Mr Medvedev does boast some reforms to his credit. He has replaced a clutch of regional governors, and fired a slew of top police and military officers. However, he also appears to have gone out of his way to mimic the walk, talk and even dress sense of his mentor, Mr Putin, prompting some critics to call him "Putin's younger brother". Kremlin-watchers also note that while Mr Putin addresses Mr Medvedev using the casual form of you in Russian or "ty," Mr Medvedev employs the more deferential and formal 'vy' when talking to Mr Putin, underlining his junior role in the partnership. Kremlin image makers seems to avoid putting Mr Medvedev up for the kind of macho photo opportunities deemed suitable for Mr Putin, who was this week pictured on horseback in snow-bound Siberia.

"Medvedev is warmer and sunnier," said one former senior US intelligence official. "But he does not want to change things that much. He believes in what might be called 'venture liberalism' - trying out various things, but not really getting serious."
Nina Khrushcheva, granddaughter of former Soviet leader Nikita Khrushchev, describes Mr Medvedev's job in the Kremlin in rather less flattering terms. His role, as she sees it, is not so much as president but as first lady.

"The cheerful facade is composed of Russia's miniature president, Dmitry Medvedev, whose job, like that of America's first lady, is to keep up appearances," she said. "And the appearance that needs the most maintenance is that of a modern and civilised Russia."

Among those who are disappointed, but not surprised, by the Medvedev track record is Yevgeny Ikhlov, an expert at the 'For Human Rights' pressure group, which is involved in the case of Major Dymovsky, the police whistleblower. He claims there was a secret agreement, sealed during Vladimir Putin's 2000-2008 presidency, that allowed the police and the FSB security service to do as they please in return for their unswerving loyalty to the regime.

"The system senses weakness in Medvedev and crushes anyone who dares to pop their head above the parapet," said Mr Ikhlov. "Medvedev gave people hope and created a different atmosphere in society but he is not strong enough to break the unwritten agreement with the law enforcement agencies."

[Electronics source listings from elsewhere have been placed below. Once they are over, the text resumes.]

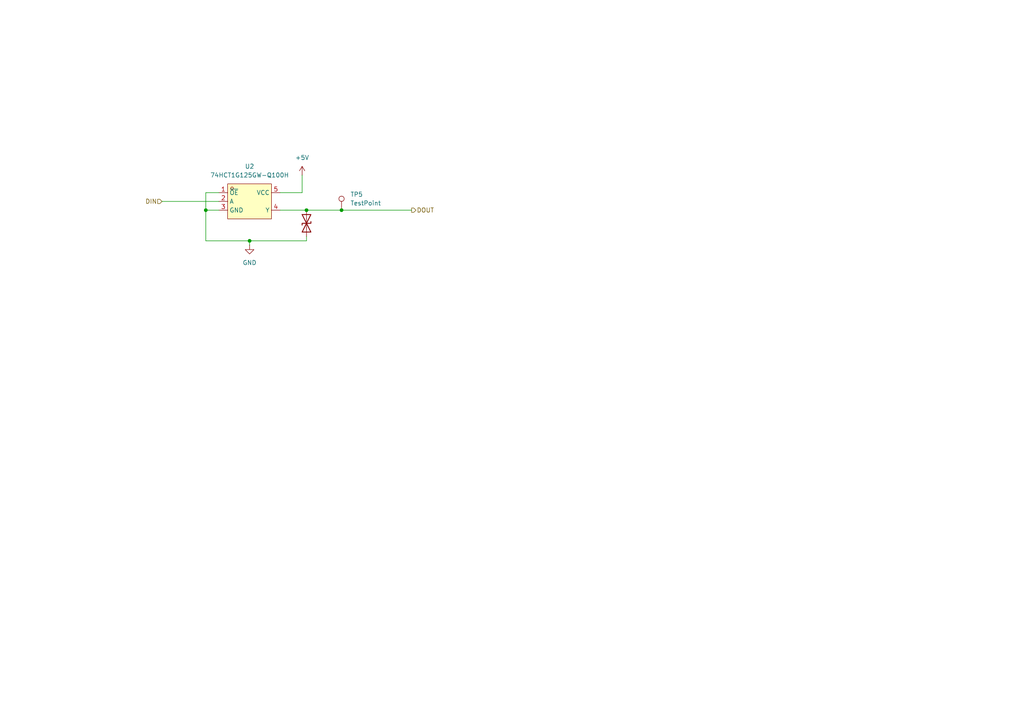
<source format=kicad_sch>
(kicad_sch
	(version 20250114)
	(generator "eeschema")
	(generator_version "9.0")
	(uuid "e4402b8e-13bc-45be-aad8-4a6318d965c0")
	(paper "A4")
	
	(junction
		(at 99.06 60.96)
		(diameter 0)
		(color 0 0 0 0)
		(uuid "29f95ae1-5111-4239-91b0-5c07c14bf053")
	)
	(junction
		(at 88.9 60.96)
		(diameter 0)
		(color 0 0 0 0)
		(uuid "433828fd-2af9-40ad-b130-50e1ff5d6e91")
	)
	(junction
		(at 59.69 60.96)
		(diameter 0)
		(color 0 0 0 0)
		(uuid "7421858b-e9c0-4d28-9f6b-ee4db9bf942f")
	)
	(junction
		(at 72.39 69.85)
		(diameter 0)
		(color 0 0 0 0)
		(uuid "874baa73-e209-4ff5-9f4d-2e46ebdcc056")
	)
	(wire
		(pts
			(xy 59.69 55.88) (xy 63.5 55.88)
		)
		(stroke
			(width 0)
			(type default)
		)
		(uuid "081e6cf8-8b75-4c45-86b7-0e5bd3bbbd37")
	)
	(wire
		(pts
			(xy 72.39 69.85) (xy 88.9 69.85)
		)
		(stroke
			(width 0)
			(type default)
		)
		(uuid "0d525b53-0b5f-4b08-b32c-4f918af1939a")
	)
	(wire
		(pts
			(xy 99.06 60.96) (xy 119.38 60.96)
		)
		(stroke
			(width 0)
			(type default)
		)
		(uuid "152f11d3-af0a-4d7c-93ae-4326bf79a9fa")
	)
	(wire
		(pts
			(xy 59.69 69.85) (xy 72.39 69.85)
		)
		(stroke
			(width 0)
			(type default)
		)
		(uuid "1af4cd11-4367-44af-8347-4573c7b42525")
	)
	(wire
		(pts
			(xy 72.39 71.12) (xy 72.39 69.85)
		)
		(stroke
			(width 0)
			(type default)
		)
		(uuid "45826aca-5123-42e3-91d3-8fa619bbbd3c")
	)
	(wire
		(pts
			(xy 46.99 58.42) (xy 63.5 58.42)
		)
		(stroke
			(width 0)
			(type default)
		)
		(uuid "61e2d804-f1ee-4e5b-88df-943fd43777df")
	)
	(wire
		(pts
			(xy 59.69 55.88) (xy 59.69 60.96)
		)
		(stroke
			(width 0)
			(type default)
		)
		(uuid "7c6f5335-77f3-4f6c-97f0-541560718da4")
	)
	(wire
		(pts
			(xy 88.9 69.85) (xy 88.9 68.58)
		)
		(stroke
			(width 0)
			(type default)
		)
		(uuid "89a0b1a9-bf5c-4a79-afc9-7ae6f4482119")
	)
	(wire
		(pts
			(xy 81.28 60.96) (xy 88.9 60.96)
		)
		(stroke
			(width 0)
			(type default)
		)
		(uuid "9979c9ef-3b5b-493a-bcc6-47ad492dd488")
	)
	(wire
		(pts
			(xy 59.69 60.96) (xy 59.69 69.85)
		)
		(stroke
			(width 0)
			(type default)
		)
		(uuid "9b6f1c8e-f634-4345-ba2b-f5750de63f1a")
	)
	(wire
		(pts
			(xy 59.69 60.96) (xy 63.5 60.96)
		)
		(stroke
			(width 0)
			(type default)
		)
		(uuid "b13cfab7-9dd0-4f64-a2a7-e1f01b70347a")
	)
	(wire
		(pts
			(xy 88.9 60.96) (xy 99.06 60.96)
		)
		(stroke
			(width 0)
			(type default)
		)
		(uuid "d79810b1-0270-4f6c-ab7b-057db84c10b2")
	)
	(wire
		(pts
			(xy 81.28 55.88) (xy 87.63 55.88)
		)
		(stroke
			(width 0)
			(type default)
		)
		(uuid "dcca8058-4c2d-4672-aa77-d89dbfc42a62")
	)
	(wire
		(pts
			(xy 87.63 50.8) (xy 87.63 55.88)
		)
		(stroke
			(width 0)
			(type default)
		)
		(uuid "dfa2f287-9f62-4b7f-b9ae-61ddc2d6d8eb")
	)
	(hierarchical_label "DIN"
		(shape input)
		(at 46.99 58.42 180)
		(effects
			(font
				(size 1.27 1.27)
			)
			(justify right)
		)
		(uuid "3dde6c2c-4465-4575-87b6-fdb258cd4ab7")
	)
	(hierarchical_label "DOUT"
		(shape output)
		(at 119.38 60.96 0)
		(effects
			(font
				(size 1.27 1.27)
			)
			(justify left)
		)
		(uuid "8a5b90fe-5dcb-4a30-ba91-ff22d8e9c1d1")
	)
	(symbol
		(lib_id "lcsc:74HCT1G125GW-Q100H")
		(at 71.12 58.42 0)
		(unit 1)
		(exclude_from_sim no)
		(in_bom yes)
		(on_board yes)
		(dnp no)
		(fields_autoplaced yes)
		(uuid "112edb92-b954-45f5-aff8-4ae3c9f26c9f")
		(property "Reference" "U2"
			(at 72.39 48.26 0)
			(effects
				(font
					(size 1.27 1.27)
				)
			)
		)
		(property "Value" "74HCT1G125GW-Q100H"
			(at 72.39 50.8 0)
			(effects
				(font
					(size 1.27 1.27)
				)
			)
		)
		(property "Footprint" "lcsc:TSSOP-5_L2.1-W1.3-P0.65-LS2.2-BL"
			(at 71.12 68.58 0)
			(effects
				(font
					(size 1.27 1.27)
				)
				(hide yes)
			)
		)
		(property "Datasheet" "https://lcsc.com/product-detail/presales_Nexperia-74HCT1G125GW-Q100H_C547449.html"
			(at 71.12 71.12 0)
			(effects
				(font
					(size 1.27 1.27)
				)
				(hide yes)
			)
		)
		(property "Description" ""
			(at 71.12 58.42 0)
			(effects
				(font
					(size 1.27 1.27)
				)
				(hide yes)
			)
		)
		(property "LCSC Part" "C547449"
			(at 71.12 73.66 0)
			(effects
				(font
					(size 1.27 1.27)
				)
				(hide yes)
			)
		)
		(pin "2"
			(uuid "f1cf8a73-2e88-4f75-99dc-685ab64bb0f3")
		)
		(pin "1"
			(uuid "ddbadd38-1189-467f-920d-48588926ab6d")
		)
		(pin "3"
			(uuid "86ab06ed-89f9-4466-b212-086dcc190c5d")
		)
		(pin "5"
			(uuid "5b87af44-c5f1-4d73-9630-11c7f2071ecc")
		)
		(pin "4"
			(uuid "42f5ab1b-5332-4261-bc2a-21342b532552")
		)
		(instances
			(project ""
				(path "/4ab90003-ea4c-4878-8117-f834ac24f8d9/8c7c3850-283d-4644-add2-f99410dad09b"
					(reference "U2")
					(unit 1)
				)
			)
		)
	)
	(symbol
		(lib_id "power:GND")
		(at 72.39 71.12 0)
		(unit 1)
		(exclude_from_sim no)
		(in_bom yes)
		(on_board yes)
		(dnp no)
		(fields_autoplaced yes)
		(uuid "137079a5-fab0-4485-98ce-c511f61e3a1e")
		(property "Reference" "#PWR012"
			(at 72.39 77.47 0)
			(effects
				(font
					(size 1.27 1.27)
				)
				(hide yes)
			)
		)
		(property "Value" "GND"
			(at 72.39 76.2 0)
			(effects
				(font
					(size 1.27 1.27)
				)
			)
		)
		(property "Footprint" ""
			(at 72.39 71.12 0)
			(effects
				(font
					(size 1.27 1.27)
				)
				(hide yes)
			)
		)
		(property "Datasheet" ""
			(at 72.39 71.12 0)
			(effects
				(font
					(size 1.27 1.27)
				)
				(hide yes)
			)
		)
		(property "Description" "Power symbol creates a global label with name \"GND\" , ground"
			(at 72.39 71.12 0)
			(effects
				(font
					(size 1.27 1.27)
				)
				(hide yes)
			)
		)
		(pin "1"
			(uuid "55f55688-9c96-48c6-9c61-a7b0f07f6905")
		)
		(instances
			(project ""
				(path "/4ab90003-ea4c-4878-8117-f834ac24f8d9/8c7c3850-283d-4644-add2-f99410dad09b"
					(reference "#PWR012")
					(unit 1)
				)
			)
		)
	)
	(symbol
		(lib_id "Device:D_TVS")
		(at 88.9 64.77 90)
		(mirror x)
		(unit 1)
		(exclude_from_sim no)
		(in_bom yes)
		(on_board yes)
		(dnp no)
		(uuid "5c1d5b0f-989e-4d1c-9934-6629a97da358")
		(property "Reference" "D4"
			(at 82.55 64.77 0)
			(effects
				(font
					(size 1.27 1.27)
				)
				(hide yes)
			)
		)
		(property "Value" "ESD prot."
			(at 85.09 64.77 0)
			(effects
				(font
					(size 1.27 1.27)
				)
				(hide yes)
			)
		)
		(property "Footprint" "Diode_SMD:D_SOD-323"
			(at 88.9 64.77 0)
			(effects
				(font
					(size 1.27 1.27)
				)
				(hide yes)
			)
		)
		(property "Datasheet" "https://jlcpcb.com/partdetail/Elecsuper-CDSOD323T03SC/C22363742"
			(at 88.9 64.77 0)
			(effects
				(font
					(size 1.27 1.27)
				)
				(hide yes)
			)
		)
		(property "Description" ""
			(at 88.9 64.77 0)
			(effects
				(font
					(size 1.27 1.27)
				)
				(hide yes)
			)
		)
		(property "LCSC" "C22363742"
			(at 88.9 64.77 0)
			(effects
				(font
					(size 1.27 1.27)
				)
				(hide yes)
			)
		)
		(pin "2"
			(uuid "ab76e5c1-cd12-4847-84d7-ebe6e5e18280")
		)
		(pin "1"
			(uuid "b3d3c6b3-d70b-4e0c-b746-d80bfc50e11e")
		)
		(instances
			(project "stopnu-hardware"
				(path "/4ab90003-ea4c-4878-8117-f834ac24f8d9/8c7c3850-283d-4644-add2-f99410dad09b"
					(reference "D4")
					(unit 1)
				)
			)
		)
	)
	(symbol
		(lib_id "power:+5V")
		(at 87.63 50.8 0)
		(unit 1)
		(exclude_from_sim no)
		(in_bom yes)
		(on_board yes)
		(dnp no)
		(fields_autoplaced yes)
		(uuid "d480c86b-4e69-421e-a7a4-087ec70fa77c")
		(property "Reference" "#PWR013"
			(at 87.63 54.61 0)
			(effects
				(font
					(size 1.27 1.27)
				)
				(hide yes)
			)
		)
		(property "Value" "+5V"
			(at 87.63 45.72 0)
			(effects
				(font
					(size 1.27 1.27)
				)
			)
		)
		(property "Footprint" ""
			(at 87.63 50.8 0)
			(effects
				(font
					(size 1.27 1.27)
				)
				(hide yes)
			)
		)
		(property "Datasheet" ""
			(at 87.63 50.8 0)
			(effects
				(font
					(size 1.27 1.27)
				)
				(hide yes)
			)
		)
		(property "Description" "Power symbol creates a global label with name \"+5V\""
			(at 87.63 50.8 0)
			(effects
				(font
					(size 1.27 1.27)
				)
				(hide yes)
			)
		)
		(pin "1"
			(uuid "b8dd5747-088c-4dd1-a28c-2de3630c7ecf")
		)
		(instances
			(project ""
				(path "/4ab90003-ea4c-4878-8117-f834ac24f8d9/8c7c3850-283d-4644-add2-f99410dad09b"
					(reference "#PWR013")
					(unit 1)
				)
			)
		)
	)
	(symbol
		(lib_id "Connector:TestPoint")
		(at 99.06 60.96 0)
		(unit 1)
		(exclude_from_sim no)
		(in_bom yes)
		(on_board yes)
		(dnp no)
		(fields_autoplaced yes)
		(uuid "fc805223-251d-4a4f-b94e-30d1c02ec25a")
		(property "Reference" "TP5"
			(at 101.6 56.3879 0)
			(effects
				(font
					(size 1.27 1.27)
				)
				(justify left)
			)
		)
		(property "Value" "TestPoint"
			(at 101.6 58.9279 0)
			(effects
				(font
					(size 1.27 1.27)
				)
				(justify left)
			)
		)
		(property "Footprint" "TestPoint:TestPoint_Pad_D1.0mm"
			(at 104.14 60.96 0)
			(effects
				(font
					(size 1.27 1.27)
				)
				(hide yes)
			)
		)
		(property "Datasheet" "~"
			(at 104.14 60.96 0)
			(effects
				(font
					(size 1.27 1.27)
				)
				(hide yes)
			)
		)
		(property "Description" "test point"
			(at 99.06 60.96 0)
			(effects
				(font
					(size 1.27 1.27)
				)
				(hide yes)
			)
		)
		(pin "1"
			(uuid "f29a71d2-e146-45d6-8bc6-8982ec2c105f")
		)
		(instances
			(project "stopnu-hardware"
				(path "/4ab90003-ea4c-4878-8117-f834ac24f8d9/8c7c3850-283d-4644-add2-f99410dad09b"
					(reference "TP5")
					(unit 1)
				)
			)
		)
	)
)

</source>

Mr Medvedev's aides, who are aware of the perestroika expectations that their boss initially generated, urge patience. "Such changes do not happen quickly," says one adviser close to the Kremlin. "You cannot change the situation just like that." Russia, it is argued, is the largest country in the world, and moves like a super tanker.

Yet with whistleblowers like Major Dymovsky still viewed primarily as troublemakers, analysts who thought the main question would be purely the speed of Medvedev's reforms are now pondering other questions instead. Is he his own man or just Mr Putin's creature? And does he really believe in reform, as the impassioned style of many of his speeches might suggest, or is he just a fall guy whose job is to defuse growing social tension at a time of financial stress? With a presidential election in 2012 approaching, many sceptics believe that Mr Medvedev is merely a temporary fixture and that Mr Putin, who is now prime minister, is preparing to take his old job back at the very top of Russian politics.

"Medvedev is keeping the seat warm," says one seasoned Russia watcher who regularly interacts with the Kremlin. "You need to be more than a nice person to run a place like Russia."